The toxicity profile of MDV9300 was favourable for the 9 children enrolled in this study,. Two patients experienced grade 3 adverse events. One of 83 treatment cycles was associated with grade 3 hypertension, which did not recur during further drug infusions. The only frequently reported adverse event was a grade 1–2 fatigue, recorded after 7 of 83 cycles, and asymptomatic grade 1–3 neutropenia after 10/83 cycles. One case of dyspnea was recorded. In a study of adults with multiple myeloma, toxicity rates related to MDV9300 treatment were similar [17]. Reported rates of anemia, thrombocytopenia, and neutropenia were 25%, 23%, and 34%, respectively. Other common grade 2–3 therapy-related adverse events were fatigue (50%), anorexia (17%), and hypophosphatemia (17%). None of the adverse effects were significant. Of importance, the exact mode of action of MDV9300 is currently under intensive investigation, and when further clarified, will contribute to the understanding of the expected toxicity profile.

Over the last 20 years, several clinical trials have evaluated various chemotherapy and radiotherapy regimens for patients with DIPG. In 2006, Hargrave et el [2]. summarized 28 chemoradiotherapy regimens and 4 studies evaluating targeted therapies; none of them showed an outcome significantly better than single agent radiation. Data for 973 patients who presented in that publication showed a median OS of 10.1 months (range 7–17); 1 year OS ranged from 25 to 53% and 2 year survival from 5 to 23%. Later studies summarizing the American and UK national experience with radiation and temozolomide showed OS of 9.6 and 9.5 months for cohorts of 63 and 43 patients, respectively [3, 4]. Unfortunately, no other agents have led to significant improvement in the extremely grim prognosis of this disease [5].

A multi-center retrospective study published by Jansen et al. [12] reviewed 316 patients with DIPG. The median survival was 10 months. The study divided patients into three risk groups based on age (> 3 years old), duration of symptoms prior to diagnosis, and the presence of ring enhancement within the tumor. Median survival was 13.7, 9.7, and 7 months in the low, intermediate, and high-risk groups, respectively. Based on these criteria, 8 of our patients had intermediate risk disease and 1 had high risk disease, with expected OS of 9.7 and 7 months, respectively. Data from our study show a median OS of 15.6 ± 3.1 months and a 1-year OS rate of 55%. Our cohort was too small to evaluate risk factors for early progression, but a Karnofsky score < 60, as presented in 3 of the 4 early progressing patients, and in none of the remaining patients, may predict aggressive disease.

- Dataset content
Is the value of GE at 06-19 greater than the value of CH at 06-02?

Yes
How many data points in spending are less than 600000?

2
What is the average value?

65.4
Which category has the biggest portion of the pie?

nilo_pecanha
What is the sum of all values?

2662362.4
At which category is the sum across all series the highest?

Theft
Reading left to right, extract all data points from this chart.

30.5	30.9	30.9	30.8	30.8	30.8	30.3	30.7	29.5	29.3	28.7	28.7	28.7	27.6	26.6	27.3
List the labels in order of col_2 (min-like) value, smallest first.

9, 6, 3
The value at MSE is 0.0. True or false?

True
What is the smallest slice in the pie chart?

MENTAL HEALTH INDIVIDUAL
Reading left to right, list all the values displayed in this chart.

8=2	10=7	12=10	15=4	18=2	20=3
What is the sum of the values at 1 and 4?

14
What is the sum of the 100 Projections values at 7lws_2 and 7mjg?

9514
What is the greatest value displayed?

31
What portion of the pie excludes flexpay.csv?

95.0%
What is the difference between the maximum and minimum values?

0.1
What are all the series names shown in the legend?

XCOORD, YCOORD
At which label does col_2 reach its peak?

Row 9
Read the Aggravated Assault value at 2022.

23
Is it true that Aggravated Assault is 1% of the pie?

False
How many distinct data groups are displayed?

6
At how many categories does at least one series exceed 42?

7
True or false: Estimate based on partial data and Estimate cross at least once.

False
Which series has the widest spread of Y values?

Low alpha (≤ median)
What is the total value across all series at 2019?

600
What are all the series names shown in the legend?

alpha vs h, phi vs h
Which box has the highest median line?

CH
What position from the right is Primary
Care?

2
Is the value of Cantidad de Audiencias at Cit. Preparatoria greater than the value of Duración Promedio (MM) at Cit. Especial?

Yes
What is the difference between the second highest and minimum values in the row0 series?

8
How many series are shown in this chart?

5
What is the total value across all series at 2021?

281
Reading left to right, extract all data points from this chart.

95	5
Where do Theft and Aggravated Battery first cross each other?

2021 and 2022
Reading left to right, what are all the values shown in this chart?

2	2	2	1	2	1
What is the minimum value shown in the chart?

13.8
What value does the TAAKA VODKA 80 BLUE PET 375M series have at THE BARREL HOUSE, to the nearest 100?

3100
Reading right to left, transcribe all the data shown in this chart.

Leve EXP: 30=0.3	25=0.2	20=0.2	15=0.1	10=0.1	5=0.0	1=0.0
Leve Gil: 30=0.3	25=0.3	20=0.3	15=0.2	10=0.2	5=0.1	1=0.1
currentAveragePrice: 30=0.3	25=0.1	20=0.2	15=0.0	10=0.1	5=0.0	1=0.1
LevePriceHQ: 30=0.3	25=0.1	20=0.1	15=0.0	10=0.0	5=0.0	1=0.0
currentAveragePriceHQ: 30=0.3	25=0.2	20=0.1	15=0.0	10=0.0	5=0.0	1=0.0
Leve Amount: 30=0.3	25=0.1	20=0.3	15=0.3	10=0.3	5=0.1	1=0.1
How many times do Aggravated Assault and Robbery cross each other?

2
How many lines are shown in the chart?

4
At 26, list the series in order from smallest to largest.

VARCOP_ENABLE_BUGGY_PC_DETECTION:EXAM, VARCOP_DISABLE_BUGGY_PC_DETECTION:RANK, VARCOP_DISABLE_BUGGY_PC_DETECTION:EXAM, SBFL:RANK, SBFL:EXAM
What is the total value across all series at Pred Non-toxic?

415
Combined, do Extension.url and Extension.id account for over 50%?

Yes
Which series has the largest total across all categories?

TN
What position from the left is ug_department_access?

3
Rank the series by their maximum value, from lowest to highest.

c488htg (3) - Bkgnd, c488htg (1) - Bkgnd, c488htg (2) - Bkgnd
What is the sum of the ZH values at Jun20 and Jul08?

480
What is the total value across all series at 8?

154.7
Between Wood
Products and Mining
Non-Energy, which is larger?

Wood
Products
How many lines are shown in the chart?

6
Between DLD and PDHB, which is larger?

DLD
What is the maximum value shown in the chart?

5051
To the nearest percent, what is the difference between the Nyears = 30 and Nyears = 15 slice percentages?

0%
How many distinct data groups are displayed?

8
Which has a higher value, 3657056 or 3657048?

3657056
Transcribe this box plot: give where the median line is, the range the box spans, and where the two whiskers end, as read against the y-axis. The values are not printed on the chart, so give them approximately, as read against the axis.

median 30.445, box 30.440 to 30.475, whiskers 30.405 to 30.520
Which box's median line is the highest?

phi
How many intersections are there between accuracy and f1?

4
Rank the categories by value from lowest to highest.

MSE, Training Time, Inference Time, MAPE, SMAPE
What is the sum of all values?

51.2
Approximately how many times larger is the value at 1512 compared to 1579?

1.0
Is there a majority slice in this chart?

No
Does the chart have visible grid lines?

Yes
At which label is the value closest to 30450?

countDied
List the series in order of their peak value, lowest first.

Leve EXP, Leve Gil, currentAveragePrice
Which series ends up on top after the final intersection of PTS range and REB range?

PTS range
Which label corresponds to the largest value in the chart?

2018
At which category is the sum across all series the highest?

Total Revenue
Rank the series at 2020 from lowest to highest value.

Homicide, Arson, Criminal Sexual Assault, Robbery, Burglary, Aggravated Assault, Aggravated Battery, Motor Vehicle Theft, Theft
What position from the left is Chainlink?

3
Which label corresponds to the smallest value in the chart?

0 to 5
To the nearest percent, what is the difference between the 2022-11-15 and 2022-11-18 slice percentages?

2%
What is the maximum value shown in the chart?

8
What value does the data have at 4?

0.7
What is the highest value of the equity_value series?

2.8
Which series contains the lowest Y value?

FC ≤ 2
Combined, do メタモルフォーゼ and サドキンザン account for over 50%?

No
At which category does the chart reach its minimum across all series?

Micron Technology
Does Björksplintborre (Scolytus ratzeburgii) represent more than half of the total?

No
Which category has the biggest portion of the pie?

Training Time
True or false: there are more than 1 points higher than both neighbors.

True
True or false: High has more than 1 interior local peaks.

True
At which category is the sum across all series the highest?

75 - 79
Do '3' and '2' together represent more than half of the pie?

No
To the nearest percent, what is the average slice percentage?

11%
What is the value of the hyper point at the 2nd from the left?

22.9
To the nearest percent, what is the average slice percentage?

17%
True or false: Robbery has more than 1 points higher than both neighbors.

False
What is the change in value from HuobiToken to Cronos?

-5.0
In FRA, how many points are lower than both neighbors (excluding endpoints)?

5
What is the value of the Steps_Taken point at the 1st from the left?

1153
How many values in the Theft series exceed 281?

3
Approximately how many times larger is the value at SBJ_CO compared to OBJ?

- Exercise brief
Please write out the stretch of the DIPG treatment passage from "A multi-center retrospective" through "predict aggressive disease.", word for word.

- Result below
A multi-center retrospective study published by Jansen et al. [12] reviewed 316 patients with DIPG. The median survival was 10 months. The study divided patients into three risk groups based on age (> 3 years old), duration of symptoms prior to diagnosis, and the presence of ring enhancement within the tumor. Median survival was 13.7, 9.7, and 7 months in the low, intermediate, and high-risk groups, respectively. Based on these criteria, 8 of our patients had intermediate risk disease and 1 had high risk disease, with expected OS of 9.7 and 7 months, respectively. Data from our study show a median OS of 15.6 ± 3.1 months and a 1-year OS rate of 55%. Our cohort was too small to evaluate risk factors for early progression, but a Karnofsky score < 60, as presented in 3 of the 4 early progressing patients, and in none of the remaining patients, may predict aggressive disease.